Where are the snitches?

/ July 10, 2023

California finally joined the rest of the country in encouraging lawyers to snitch on each other. This may not make a lot of difference.

How do you prove a negative?

You can’t. Hence, conspiracy culture. I can’t prove that reptilian aliens are not controlling the mainstream media.

So it could be true. I don’t think it’s true but I have no evidence that it’s not.

I bring this up in light of my immediate skeptical reaction to the news the other day that the California Supreme Court adopted a rule requiring lawyers to report other lawyers who have done bad things.

This, some people might have thought, was a big deal. It was even the lead front page story of the Los Angeles Times. Finally, California was adopting a version of a rule that every other state in the nation already had.

The “snitch rule” is based on the American Bar Association’s Model Rule 8.3. Surely, this national standard adopted everywhere else has done tremendous good.

Hasn’t it?

OK, you got me. I’m a negative person. I had my doubts.

But, negative as I am, I thought I’d find some evidence to prove myself wrong. Surely, a simple Internet search would yield a host of news reports about snitching lawyers.

It didn’t.

There must be some out there, and I admit I didn’t spend an enormous amount of time looking, but I couldn’t find one.

I did find a 2003 law journal article that begins with this sentence: “Rule 8.3 of the Model Rules of Professional Conduct embodies one of the most underenforced, and possibly unenforceable, mandates in legal ethics.”

Yeah, but you can’t prove a negative. (Yeesh, now I’m being negative about negativity.)

Still, it’s hard to picture a lot of lawyers ratting on other lawyers — especially lawyers who could make your life a lot more complicated in return.

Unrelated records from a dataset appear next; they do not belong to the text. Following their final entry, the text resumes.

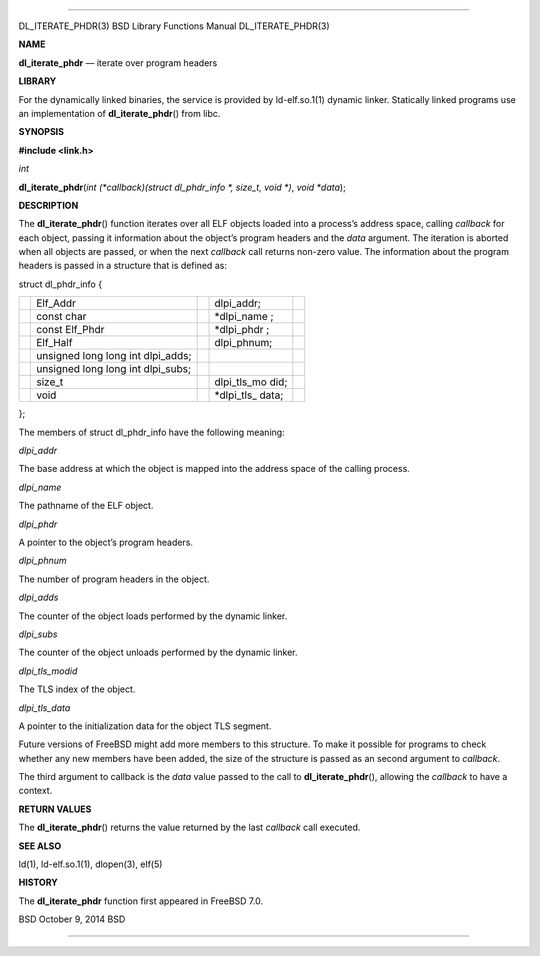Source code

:--------------

DL_ITERATE_PHDR(3) BSD Library Functions Manual DL_ITERATE_PHDR(3)

**NAME**

**dl_iterate_phdr** — iterate over program headers

**LIBRARY**

For the dynamically linked binaries, the service is provided by
ld-elf.so.1(1) dynamic linker. Statically linked programs use an
implementation of **dl_iterate_phdr**\ () from libc.

**SYNOPSIS**

**#include <link.h>**

*int*

**dl_iterate_phdr**\ (*int (*callback)(struct dl_phdr_info *, size_t, void *)*,
*void *data*);

**DESCRIPTION**

The **dl_iterate_phdr**\ () function iterates over all ELF objects
loaded into a process’s address space, calling *callback* for each
object, passing it information about the object’s program headers and
the *data* argument. The iteration is aborted when all objects are
passed, or when the next *callback* call returns non-zero value. The
information about the program headers is passed in a structure that is
defined as:

struct dl_phdr_info {

+-------------+-------------+-------------+-------------+-------------+
|             | Elf_Addr    |             | dlpi_addr;  |             |
+-------------+-------------+-------------+-------------+-------------+
|             | const char  |             | \*dlpi_name |             |
|             |             |             | ;           |             |
+-------------+-------------+-------------+-------------+-------------+
|             | const       |             | \*dlpi_phdr |             |
|             | Elf_Phdr    |             | ;           |             |
+-------------+-------------+-------------+-------------+-------------+
|             | Elf_Half    |             | dlpi_phnum; |             |
+-------------+-------------+-------------+-------------+-------------+
|             | unsigned    |             |             |             |
|             | long long   |             |             |             |
|             | int         |             |             |             |
|             | dlpi_adds;  |             |             |             |
+-------------+-------------+-------------+-------------+-------------+
|             | unsigned    |             |             |             |
|             | long long   |             |             |             |
|             | int         |             |             |             |
|             | dlpi_subs;  |             |             |             |
+-------------+-------------+-------------+-------------+-------------+
|             | size_t      |             | dlpi_tls_mo |             |
|             |             |             | did;        |             |
+-------------+-------------+-------------+-------------+-------------+
|             | void        |             | \*dlpi_tls_ |             |
|             |             |             | data;       |             |
+-------------+-------------+-------------+-------------+-------------+

};

The members of struct dl_phdr_info have the following meaning:

*dlpi_addr*

The base address at which the object is mapped into the address space of
the calling process.

*dlpi_name*

The pathname of the ELF object.

*dlpi_phdr*

A pointer to the object’s program headers.

*dlpi_phnum*

The number of program headers in the object.

*dlpi_adds*

The counter of the object loads performed by the dynamic linker.

*dlpi_subs*

The counter of the object unloads performed by the dynamic linker.

*dlpi_tls_modid*

The TLS index of the object.

*dlpi_tls_data*

A pointer to the initialization data for the object TLS segment.

Future versions of FreeBSD might add more members to this structure. To
make it possible for programs to check whether any new members have been
added, the size of the structure is passed as an second argument to
*callback*.

The third argument to callback is the *data* value passed to the call to
**dl_iterate_phdr**\ (), allowing the *callback* to have a context.

**RETURN VALUES**

The **dl_iterate_phdr**\ () returns the value returned by the last
*callback* call executed.

**SEE ALSO**

ld(1), ld-elf.so.1(1), dlopen(3), elf(5)

**HISTORY**

The **dl_iterate_phdr** function first appeared in FreeBSD 7.0.

BSD October 9, 2014 BSD

--------------

.. Copyright (c) 1990, 1991, 1993
..	The Regents of the University of California.  All rights reserved.
..
.. This code is derived from software contributed to Berkeley by
.. Chris Torek and the American National Standards Committee X3,
.. on Information Processing Systems.
..
.. Redistribution and use in source and binary forms, with or without
.. modification, are permitted provided that the following conditions
.. are met:
.. 1. Redistributions of source code must retain the above copyright
..    notice, this list of conditions and the following disclaimer.
.. 2. Redistributions in binary form must reproduce the above copyright
..    notice, this list of conditions and the following disclaimer in the
..    documentation and/or other materials provided with the distribution.
.. 3. Neither the name of the University nor the names of its contributors
..    may be used to endorse or promote products derived from this software
..    without specific prior written permission.
..
.. THIS SOFTWARE IS PROVIDED BY THE REGENTS AND CONTRIBUTORS ``AS IS'' AND
.. ANY EXPRESS OR IMPLIED WARRANTIES, INCLUDING, BUT NOT LIMITED TO, THE
.. IMPLIED WARRANTIES OF MERCHANTABILITY AND FITNESS FOR A PARTICULAR PURPOSE
.. ARE DISCLAIMED.  IN NO EVENT SHALL THE REGENTS OR CONTRIBUTORS BE LIABLE
.. FOR ANY DIRECT, INDIRECT, INCIDENTAL, SPECIAL, EXEMPLARY, OR CONSEQUENTIAL
.. DAMAGES (INCLUDING, BUT NOT LIMITED TO, PROCUREMENT OF SUBSTITUTE GOODS
.. OR SERVICES; LOSS OF USE, DATA, OR PROFITS; OR BUSINESS INTERRUPTION)
.. HOWEVER CAUSED AND ON ANY THEORY OF LIABILITY, WHETHER IN CONTRACT, STRICT
.. LIABILITY, OR TORT (INCLUDING NEGLIGENCE OR OTHERWISE) ARISING IN ANY WAY
.. OUT OF THE USE OF THIS SOFTWARE, EVEN IF ADVISED OF THE POSSIBILITY OF
.. SUCH DAMAGE.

The “comment” section of the new rule put out by the California Supreme Court isn’t exactly encouraging either. It says you need a “measure of judgment” in complying with the rule because it only applies to serious offenses.

It isn’t clear whether you’re supposed to use a measuring spoon or a measuring cup to decide whether what you’re reporting is an “offense that a self-regulating profession must vigorously endeavor to prevent.”

And you can be criminally prosecuted for “false and malicious reports.”

That measuring instrument better be precise.

There’s also a weird rule section: “For purposes of this rule, ‘criminal act’ as used in paragraph (a) excludes conduct that would be a criminal act in another state, United States territory, or foreign jurisdiction, but would not be a criminal act in California.”

So if you know of a California lawyer who flies to Texas to perform an abortion, you don’t have to report them.

I’m not sure what other crimes might apply. Maybe out-of-state income tax evasion.

Finally, I have to note my favorite sentence from the rule’s comment section: “This rule does not apply to a lawyer who is consulted about or retained to represent a lawyer whose conduct is in question, or to a lawyer consulted in a professional capacity by another lawyer on whether the inquiring lawyer has a duty to report a third-party lawyer under this rule.”

I guess the idea is to create a brand new lucrative legal specialty: snitch law. Expect to see CLE courses.